§ **Source text**
[Expat-discuss] Discussion: InternalEntityRefHandler

Karl Waclawek karl@waclawek.net
Thu Jun 13 11:08:04 2002


> >> > 2) allow the application to return a value that
> >> >    indicates if the entity should be expanded or not
> >> I've mixed emotions about that. What exactly should this return value
> >> control? For a GE, if the return value is true, the replacement text
> >> is reported again throu the characterDataHandler? There may be sense
> >> in this, but what's the sense in returning false for a PE? Can't
> >> imagin a sensible reason, does anybody else?
> >
> > Good points, but it isn't the character handler, it's potentially all content
> > handlers. For GEs there have been requests to suppress expansion of certain
> > types of entities, e.g. predefined ones. For PEs - I don't know.
> > However, I am also missing a good argument for *not* wanting
> > to ever ignore/suppress them.
>
> Don't see, how any handler beside the characterDataHandler could be
> able to handle not expanded entities in a sensible way.

Well, you said "... the replacement text is reported again through
the character data handler". I understood this as meaning: when expanded,
since otherwise - IMO - just the reference itself should be reported as
character data, but not the replacement text - that one is ignored.

§ **Extracted data**
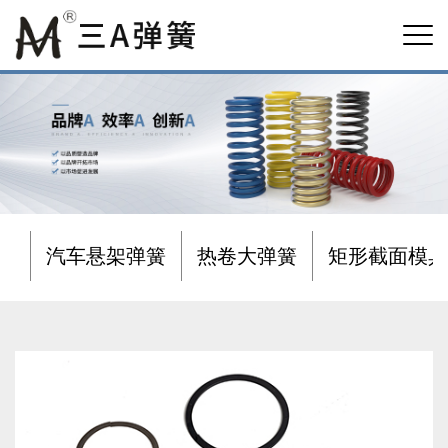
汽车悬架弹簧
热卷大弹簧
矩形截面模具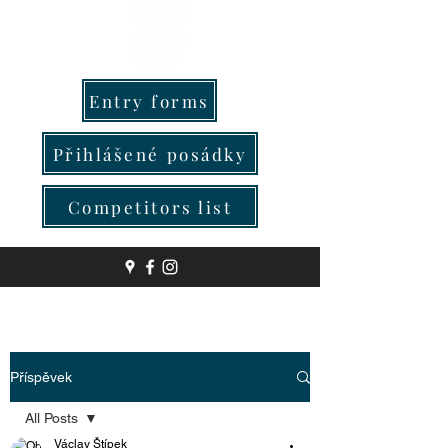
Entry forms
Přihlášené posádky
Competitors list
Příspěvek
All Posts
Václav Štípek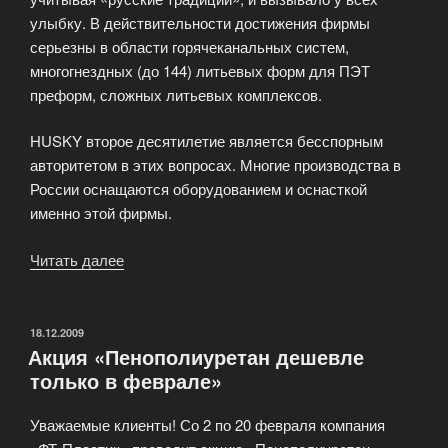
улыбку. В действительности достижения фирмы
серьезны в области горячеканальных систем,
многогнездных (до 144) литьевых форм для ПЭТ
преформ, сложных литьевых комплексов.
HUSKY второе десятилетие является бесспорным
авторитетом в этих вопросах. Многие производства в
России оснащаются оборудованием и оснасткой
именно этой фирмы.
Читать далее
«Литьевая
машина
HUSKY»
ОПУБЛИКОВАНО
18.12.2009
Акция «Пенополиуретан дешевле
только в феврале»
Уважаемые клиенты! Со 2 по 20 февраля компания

...

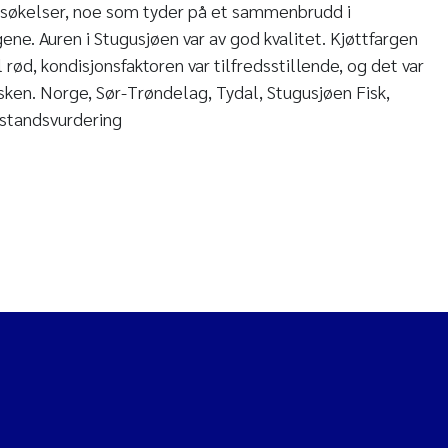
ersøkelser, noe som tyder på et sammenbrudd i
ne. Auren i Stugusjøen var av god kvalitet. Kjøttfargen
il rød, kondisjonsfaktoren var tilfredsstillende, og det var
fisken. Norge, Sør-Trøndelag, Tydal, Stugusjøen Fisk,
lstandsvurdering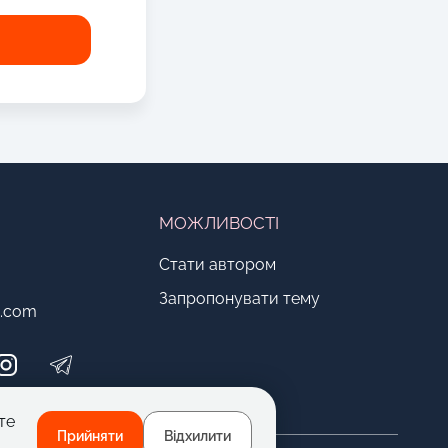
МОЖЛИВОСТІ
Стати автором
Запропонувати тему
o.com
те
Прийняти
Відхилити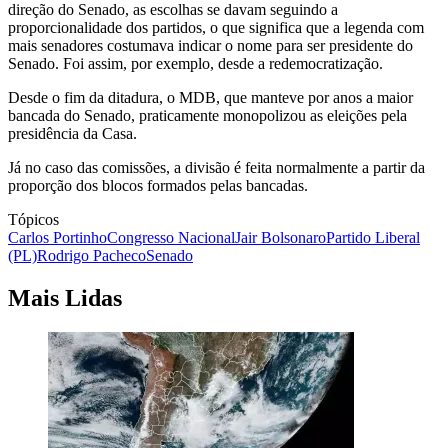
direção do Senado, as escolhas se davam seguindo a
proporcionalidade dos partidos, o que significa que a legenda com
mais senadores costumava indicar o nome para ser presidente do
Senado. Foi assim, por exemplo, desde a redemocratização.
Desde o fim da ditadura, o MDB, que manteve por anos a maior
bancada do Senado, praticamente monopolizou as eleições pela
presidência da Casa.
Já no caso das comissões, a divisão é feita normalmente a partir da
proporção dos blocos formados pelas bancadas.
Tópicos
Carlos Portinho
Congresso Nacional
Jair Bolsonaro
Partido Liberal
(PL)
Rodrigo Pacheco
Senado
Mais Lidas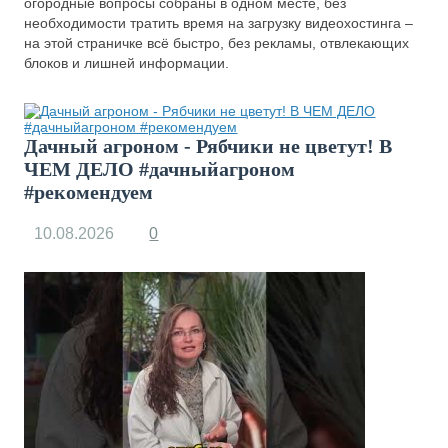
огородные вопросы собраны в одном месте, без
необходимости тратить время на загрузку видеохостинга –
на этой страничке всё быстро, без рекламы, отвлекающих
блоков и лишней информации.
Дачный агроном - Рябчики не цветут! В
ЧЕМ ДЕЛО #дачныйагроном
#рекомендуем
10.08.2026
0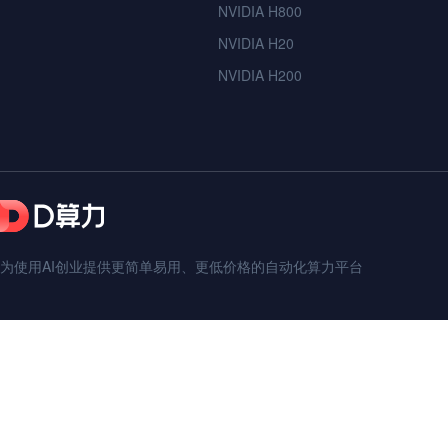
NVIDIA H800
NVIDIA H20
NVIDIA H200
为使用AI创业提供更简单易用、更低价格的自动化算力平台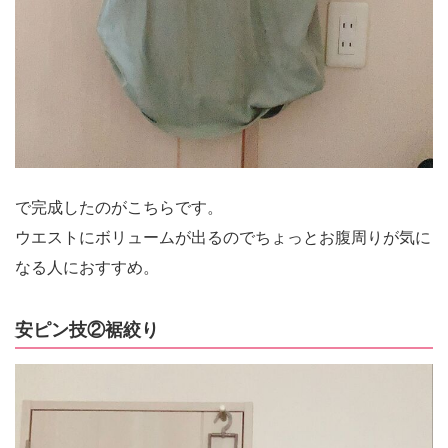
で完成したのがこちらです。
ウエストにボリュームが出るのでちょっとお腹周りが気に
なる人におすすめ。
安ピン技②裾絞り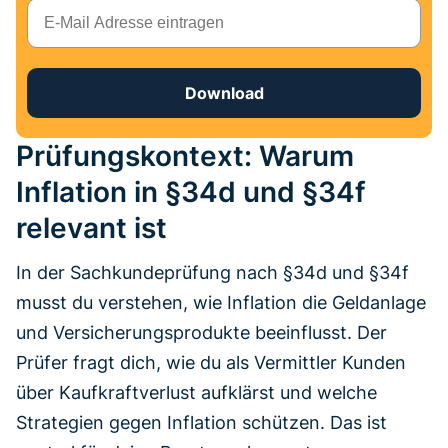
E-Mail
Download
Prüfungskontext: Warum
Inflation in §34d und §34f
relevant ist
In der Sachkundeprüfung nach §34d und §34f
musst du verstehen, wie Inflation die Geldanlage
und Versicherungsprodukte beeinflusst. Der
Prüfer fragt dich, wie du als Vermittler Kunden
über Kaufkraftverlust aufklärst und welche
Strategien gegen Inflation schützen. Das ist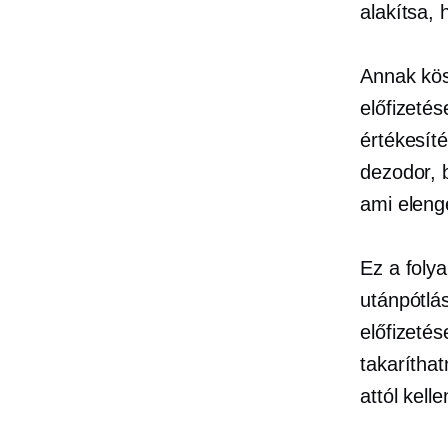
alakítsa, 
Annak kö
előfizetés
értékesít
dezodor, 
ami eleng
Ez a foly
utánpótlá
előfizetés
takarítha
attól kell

...

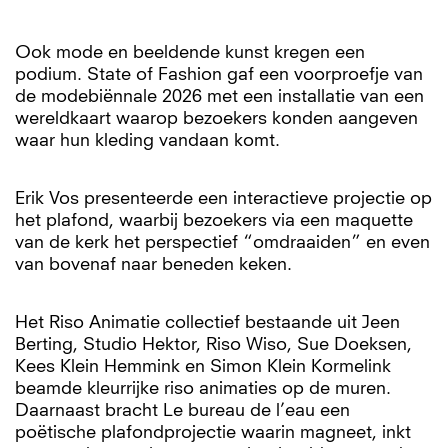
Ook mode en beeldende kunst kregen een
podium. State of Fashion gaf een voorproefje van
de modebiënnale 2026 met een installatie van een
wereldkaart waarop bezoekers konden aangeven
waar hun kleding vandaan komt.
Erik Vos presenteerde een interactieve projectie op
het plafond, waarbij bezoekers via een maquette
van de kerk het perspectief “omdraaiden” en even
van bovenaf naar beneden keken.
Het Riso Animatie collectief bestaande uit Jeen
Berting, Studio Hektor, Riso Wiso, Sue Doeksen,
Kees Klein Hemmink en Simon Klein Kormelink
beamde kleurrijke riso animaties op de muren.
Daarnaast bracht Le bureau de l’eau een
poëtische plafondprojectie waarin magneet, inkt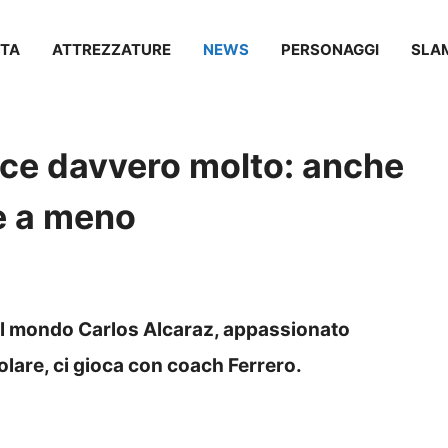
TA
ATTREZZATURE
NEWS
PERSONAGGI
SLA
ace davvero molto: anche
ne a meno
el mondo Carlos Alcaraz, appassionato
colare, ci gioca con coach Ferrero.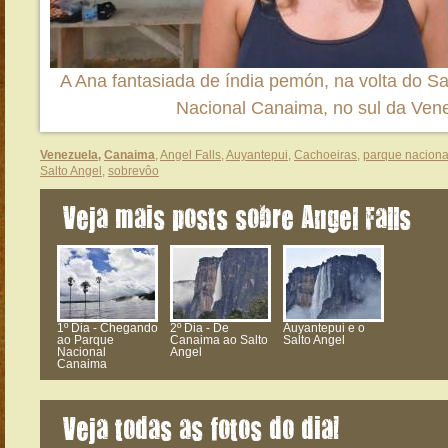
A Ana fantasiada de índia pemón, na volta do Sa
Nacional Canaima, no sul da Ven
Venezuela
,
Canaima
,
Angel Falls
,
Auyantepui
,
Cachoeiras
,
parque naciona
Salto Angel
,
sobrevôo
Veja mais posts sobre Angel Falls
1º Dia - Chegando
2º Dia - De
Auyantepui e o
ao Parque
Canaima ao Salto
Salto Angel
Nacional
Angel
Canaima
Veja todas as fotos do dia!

§ **Instruction**
Reproduce the stretch of the InternalEntityRefHandler discussion from "Well, you said" through "one is ignored.".

§ **Solution below**
Well, you said "... the replacement text is reported again through
the character data handler". I understood this as meaning: when expanded,
since otherwise - IMO - just the reference itself should be reported as
character data, but not the replacement text - that one is ignored.